The bad apples need to be negated in a commonsense sensible way using a scalpel, not a sword.

The county next to mine had to have their animal control talk group encrypted. PETA people would listen to dispatches of traps the animal control had set and would rush over to the aforementioned trap and release the animal regardless of condition or species. I think when they released a rabid fox, that set the encryption in motion.

Good grief. PETA is a very odd organization that REALLY doesn't care about the natural habit, and humanity of animals. They're a radical bunch.

It does precisely zero to meet the requirements set forth by the USDOJ and the FBI regarding protection of PII and CJI.

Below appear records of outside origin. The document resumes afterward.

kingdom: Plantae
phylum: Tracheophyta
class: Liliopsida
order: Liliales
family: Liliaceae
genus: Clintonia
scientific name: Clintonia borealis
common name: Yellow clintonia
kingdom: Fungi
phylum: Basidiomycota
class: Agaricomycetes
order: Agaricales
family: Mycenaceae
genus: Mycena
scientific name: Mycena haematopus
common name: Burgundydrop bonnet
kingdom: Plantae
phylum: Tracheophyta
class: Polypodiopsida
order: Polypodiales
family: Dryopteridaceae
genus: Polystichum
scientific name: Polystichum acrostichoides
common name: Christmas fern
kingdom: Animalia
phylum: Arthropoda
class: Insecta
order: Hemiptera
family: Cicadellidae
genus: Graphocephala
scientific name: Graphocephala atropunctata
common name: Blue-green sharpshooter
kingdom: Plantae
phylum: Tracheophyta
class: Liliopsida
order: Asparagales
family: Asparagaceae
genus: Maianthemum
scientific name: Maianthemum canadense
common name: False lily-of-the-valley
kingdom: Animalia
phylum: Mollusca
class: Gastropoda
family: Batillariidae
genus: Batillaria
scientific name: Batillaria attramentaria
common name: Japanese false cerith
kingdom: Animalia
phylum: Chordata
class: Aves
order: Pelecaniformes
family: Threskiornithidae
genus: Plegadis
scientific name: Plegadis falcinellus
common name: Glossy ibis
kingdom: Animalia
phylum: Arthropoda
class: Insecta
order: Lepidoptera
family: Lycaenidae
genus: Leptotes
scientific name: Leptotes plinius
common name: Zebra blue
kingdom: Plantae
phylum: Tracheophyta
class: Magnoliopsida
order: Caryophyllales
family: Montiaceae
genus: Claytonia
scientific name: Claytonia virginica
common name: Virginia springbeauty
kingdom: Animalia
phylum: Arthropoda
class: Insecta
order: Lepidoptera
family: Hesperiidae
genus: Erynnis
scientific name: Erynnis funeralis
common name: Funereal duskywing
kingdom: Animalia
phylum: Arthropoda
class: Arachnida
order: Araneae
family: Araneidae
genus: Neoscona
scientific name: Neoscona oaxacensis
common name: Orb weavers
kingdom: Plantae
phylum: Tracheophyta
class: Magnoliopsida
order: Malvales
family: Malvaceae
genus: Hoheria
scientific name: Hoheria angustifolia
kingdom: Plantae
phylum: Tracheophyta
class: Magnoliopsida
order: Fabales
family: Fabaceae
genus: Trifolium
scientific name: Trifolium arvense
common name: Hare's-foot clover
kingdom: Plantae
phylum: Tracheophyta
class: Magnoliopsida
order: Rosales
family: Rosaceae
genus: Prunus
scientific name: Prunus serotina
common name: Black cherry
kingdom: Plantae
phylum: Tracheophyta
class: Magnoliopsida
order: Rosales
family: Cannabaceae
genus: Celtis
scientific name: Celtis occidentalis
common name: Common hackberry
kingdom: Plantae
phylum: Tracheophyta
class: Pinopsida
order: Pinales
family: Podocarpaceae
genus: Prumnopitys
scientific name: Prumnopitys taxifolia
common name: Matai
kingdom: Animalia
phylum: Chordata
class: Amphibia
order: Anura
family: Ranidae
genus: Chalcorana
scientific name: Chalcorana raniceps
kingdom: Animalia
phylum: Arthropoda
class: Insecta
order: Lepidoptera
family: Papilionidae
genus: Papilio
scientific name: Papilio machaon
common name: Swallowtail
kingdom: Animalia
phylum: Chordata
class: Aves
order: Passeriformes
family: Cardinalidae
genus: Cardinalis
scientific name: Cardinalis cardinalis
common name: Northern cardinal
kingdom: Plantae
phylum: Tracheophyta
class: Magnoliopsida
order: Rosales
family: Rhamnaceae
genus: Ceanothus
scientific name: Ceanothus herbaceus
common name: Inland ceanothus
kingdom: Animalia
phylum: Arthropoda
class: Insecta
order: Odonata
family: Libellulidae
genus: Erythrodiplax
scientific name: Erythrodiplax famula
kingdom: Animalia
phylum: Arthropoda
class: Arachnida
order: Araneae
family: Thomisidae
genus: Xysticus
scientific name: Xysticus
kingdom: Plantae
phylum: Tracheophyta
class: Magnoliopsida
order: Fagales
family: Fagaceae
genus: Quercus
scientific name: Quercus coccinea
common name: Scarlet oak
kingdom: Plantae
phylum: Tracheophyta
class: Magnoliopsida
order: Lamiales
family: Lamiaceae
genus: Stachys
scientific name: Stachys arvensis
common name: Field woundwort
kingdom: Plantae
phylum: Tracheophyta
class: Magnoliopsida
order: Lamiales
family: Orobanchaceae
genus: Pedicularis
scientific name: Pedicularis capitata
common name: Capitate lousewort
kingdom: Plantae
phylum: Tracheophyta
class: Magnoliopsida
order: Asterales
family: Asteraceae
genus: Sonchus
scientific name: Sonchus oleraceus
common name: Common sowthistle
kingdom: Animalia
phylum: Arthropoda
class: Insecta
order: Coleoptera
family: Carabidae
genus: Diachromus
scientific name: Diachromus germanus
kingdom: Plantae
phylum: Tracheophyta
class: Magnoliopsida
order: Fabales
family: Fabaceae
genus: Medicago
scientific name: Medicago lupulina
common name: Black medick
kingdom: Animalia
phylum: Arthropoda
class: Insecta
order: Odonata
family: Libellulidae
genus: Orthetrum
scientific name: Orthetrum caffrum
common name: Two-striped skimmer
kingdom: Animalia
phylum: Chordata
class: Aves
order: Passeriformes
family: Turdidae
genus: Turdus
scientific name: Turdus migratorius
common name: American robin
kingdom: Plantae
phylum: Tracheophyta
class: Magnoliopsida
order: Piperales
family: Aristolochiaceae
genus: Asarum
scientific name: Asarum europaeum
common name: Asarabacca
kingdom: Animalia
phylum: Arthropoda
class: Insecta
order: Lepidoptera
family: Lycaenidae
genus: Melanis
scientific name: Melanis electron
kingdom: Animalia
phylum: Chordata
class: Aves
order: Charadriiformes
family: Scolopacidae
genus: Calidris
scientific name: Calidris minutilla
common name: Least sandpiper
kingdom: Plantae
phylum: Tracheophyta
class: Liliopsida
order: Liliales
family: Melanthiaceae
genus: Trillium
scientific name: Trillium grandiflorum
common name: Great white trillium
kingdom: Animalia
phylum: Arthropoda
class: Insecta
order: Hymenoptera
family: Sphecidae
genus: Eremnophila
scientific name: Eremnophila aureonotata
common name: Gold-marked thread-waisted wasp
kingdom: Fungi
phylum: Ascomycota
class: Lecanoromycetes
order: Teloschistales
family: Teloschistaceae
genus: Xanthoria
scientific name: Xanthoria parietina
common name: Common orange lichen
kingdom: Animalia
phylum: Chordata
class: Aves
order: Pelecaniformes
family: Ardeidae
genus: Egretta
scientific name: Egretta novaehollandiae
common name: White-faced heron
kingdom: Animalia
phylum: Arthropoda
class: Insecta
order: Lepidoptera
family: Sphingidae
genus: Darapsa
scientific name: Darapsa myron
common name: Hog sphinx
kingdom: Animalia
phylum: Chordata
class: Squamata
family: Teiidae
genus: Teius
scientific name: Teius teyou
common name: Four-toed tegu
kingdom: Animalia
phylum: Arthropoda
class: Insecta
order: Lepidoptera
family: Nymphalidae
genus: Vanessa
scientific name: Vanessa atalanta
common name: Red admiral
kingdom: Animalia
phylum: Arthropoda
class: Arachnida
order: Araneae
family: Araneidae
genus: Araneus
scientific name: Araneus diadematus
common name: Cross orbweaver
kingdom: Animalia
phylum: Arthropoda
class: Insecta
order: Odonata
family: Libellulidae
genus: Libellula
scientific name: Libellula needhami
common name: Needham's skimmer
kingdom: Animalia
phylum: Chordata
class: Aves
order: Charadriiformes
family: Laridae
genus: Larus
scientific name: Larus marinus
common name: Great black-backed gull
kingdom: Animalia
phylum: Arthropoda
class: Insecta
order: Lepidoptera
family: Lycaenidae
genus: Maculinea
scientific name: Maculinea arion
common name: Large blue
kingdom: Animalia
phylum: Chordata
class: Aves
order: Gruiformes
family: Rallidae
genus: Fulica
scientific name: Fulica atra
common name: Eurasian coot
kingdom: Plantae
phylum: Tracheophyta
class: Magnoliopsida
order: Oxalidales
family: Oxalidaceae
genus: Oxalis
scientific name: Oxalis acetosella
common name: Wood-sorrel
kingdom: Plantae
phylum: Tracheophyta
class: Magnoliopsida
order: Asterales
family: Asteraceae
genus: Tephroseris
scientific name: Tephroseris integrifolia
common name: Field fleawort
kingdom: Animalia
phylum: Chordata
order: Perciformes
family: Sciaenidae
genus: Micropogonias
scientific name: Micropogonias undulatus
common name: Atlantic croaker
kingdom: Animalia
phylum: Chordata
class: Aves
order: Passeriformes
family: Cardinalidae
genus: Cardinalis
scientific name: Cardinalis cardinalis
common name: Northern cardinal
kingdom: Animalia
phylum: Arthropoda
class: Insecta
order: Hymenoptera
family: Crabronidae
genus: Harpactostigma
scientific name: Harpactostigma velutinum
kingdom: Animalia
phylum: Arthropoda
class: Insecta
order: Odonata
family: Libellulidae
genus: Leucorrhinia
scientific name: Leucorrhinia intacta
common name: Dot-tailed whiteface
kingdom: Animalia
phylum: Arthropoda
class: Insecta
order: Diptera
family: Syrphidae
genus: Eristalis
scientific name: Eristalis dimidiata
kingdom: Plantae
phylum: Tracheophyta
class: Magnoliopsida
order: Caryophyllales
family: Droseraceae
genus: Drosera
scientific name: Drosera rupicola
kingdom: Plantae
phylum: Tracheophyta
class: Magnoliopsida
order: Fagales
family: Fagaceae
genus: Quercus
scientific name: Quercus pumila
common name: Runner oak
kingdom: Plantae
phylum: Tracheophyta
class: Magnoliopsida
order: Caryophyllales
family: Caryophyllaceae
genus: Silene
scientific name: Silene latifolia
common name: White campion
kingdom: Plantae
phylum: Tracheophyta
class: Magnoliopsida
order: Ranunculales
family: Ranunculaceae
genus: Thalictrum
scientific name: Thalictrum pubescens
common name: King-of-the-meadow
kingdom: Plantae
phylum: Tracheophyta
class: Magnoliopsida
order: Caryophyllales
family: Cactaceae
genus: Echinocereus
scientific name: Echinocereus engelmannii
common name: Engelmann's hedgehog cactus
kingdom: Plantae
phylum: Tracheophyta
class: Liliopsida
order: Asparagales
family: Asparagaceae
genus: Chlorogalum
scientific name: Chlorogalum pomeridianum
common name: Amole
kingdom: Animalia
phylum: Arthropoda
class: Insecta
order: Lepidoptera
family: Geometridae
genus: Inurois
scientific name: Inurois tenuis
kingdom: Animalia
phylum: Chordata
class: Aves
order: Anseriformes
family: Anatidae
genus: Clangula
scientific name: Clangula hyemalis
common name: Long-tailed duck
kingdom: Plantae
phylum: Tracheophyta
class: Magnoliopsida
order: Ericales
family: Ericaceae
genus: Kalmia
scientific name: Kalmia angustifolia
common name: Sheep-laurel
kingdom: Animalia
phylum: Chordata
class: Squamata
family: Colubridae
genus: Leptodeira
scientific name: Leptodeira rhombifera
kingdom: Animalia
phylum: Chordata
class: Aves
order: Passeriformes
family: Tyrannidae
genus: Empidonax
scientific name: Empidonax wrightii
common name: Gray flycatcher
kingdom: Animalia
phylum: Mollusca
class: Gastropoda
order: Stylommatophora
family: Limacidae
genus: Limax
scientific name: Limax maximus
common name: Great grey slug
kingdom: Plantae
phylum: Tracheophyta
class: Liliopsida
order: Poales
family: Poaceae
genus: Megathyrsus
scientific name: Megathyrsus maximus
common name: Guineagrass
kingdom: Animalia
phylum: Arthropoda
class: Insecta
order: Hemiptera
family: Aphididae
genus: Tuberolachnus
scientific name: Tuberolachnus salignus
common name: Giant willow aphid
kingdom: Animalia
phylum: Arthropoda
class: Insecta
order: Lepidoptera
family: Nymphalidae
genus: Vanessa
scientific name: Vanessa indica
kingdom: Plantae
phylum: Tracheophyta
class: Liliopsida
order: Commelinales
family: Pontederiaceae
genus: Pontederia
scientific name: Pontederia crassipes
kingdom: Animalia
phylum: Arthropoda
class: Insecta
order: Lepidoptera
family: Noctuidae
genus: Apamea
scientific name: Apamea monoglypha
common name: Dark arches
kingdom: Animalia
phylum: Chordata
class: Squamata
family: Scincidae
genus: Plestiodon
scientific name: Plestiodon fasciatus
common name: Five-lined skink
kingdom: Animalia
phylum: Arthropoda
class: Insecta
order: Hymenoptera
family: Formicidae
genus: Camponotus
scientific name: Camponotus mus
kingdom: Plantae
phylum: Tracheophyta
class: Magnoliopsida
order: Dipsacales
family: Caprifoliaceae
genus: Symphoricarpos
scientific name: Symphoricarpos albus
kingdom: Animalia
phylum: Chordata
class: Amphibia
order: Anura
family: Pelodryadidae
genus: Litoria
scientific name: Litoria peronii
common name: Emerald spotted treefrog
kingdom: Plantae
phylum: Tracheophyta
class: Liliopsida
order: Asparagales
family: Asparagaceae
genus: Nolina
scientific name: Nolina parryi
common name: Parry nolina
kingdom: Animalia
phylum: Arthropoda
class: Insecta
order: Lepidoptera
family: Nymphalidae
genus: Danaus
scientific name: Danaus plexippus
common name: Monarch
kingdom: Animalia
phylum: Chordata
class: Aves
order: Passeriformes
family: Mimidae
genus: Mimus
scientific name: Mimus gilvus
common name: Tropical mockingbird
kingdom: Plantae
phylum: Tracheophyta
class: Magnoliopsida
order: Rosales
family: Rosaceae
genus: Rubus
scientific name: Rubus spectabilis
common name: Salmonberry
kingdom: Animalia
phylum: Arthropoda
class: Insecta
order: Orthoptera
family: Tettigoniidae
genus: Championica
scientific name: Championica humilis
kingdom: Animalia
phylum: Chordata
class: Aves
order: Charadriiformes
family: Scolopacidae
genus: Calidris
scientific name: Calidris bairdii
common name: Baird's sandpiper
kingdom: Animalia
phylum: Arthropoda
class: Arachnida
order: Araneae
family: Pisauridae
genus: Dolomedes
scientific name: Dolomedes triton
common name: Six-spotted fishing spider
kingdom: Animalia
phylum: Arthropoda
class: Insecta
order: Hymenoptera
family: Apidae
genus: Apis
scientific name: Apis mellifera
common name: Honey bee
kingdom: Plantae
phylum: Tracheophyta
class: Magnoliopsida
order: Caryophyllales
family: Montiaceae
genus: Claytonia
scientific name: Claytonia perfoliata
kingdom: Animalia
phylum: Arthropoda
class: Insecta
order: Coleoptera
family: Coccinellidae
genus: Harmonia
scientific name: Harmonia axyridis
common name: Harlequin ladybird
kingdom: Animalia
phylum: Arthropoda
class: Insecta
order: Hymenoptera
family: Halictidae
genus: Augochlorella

If any agency wants to route such traffic through a separate encrypted records channel, then delaying dispatch reduces some (not all) of the risk with officer safety. But that's not real high on the list of concerns for many agencies. There are much better ways to get information to the general public, and not relying on a small group of scanner listeners.

There are many departments that run data via MDT (laptop) in the car... what a concept... I mean, so much so that some scanner listens hardly hear a peep out of said agencies radio that IS unencrypted.

Again, the approach can be a sensible commonsense one. And TAC channels can remain encrypted. So if MDT is down the officer can run the information over the encrypted TAC channel. In this sense a delayed dispatch only feed or delayed talkgroup would work as it applies to DOJ crap. Yes, crap... it's never been an issue when I stared as a scanner hobbyist circa '96.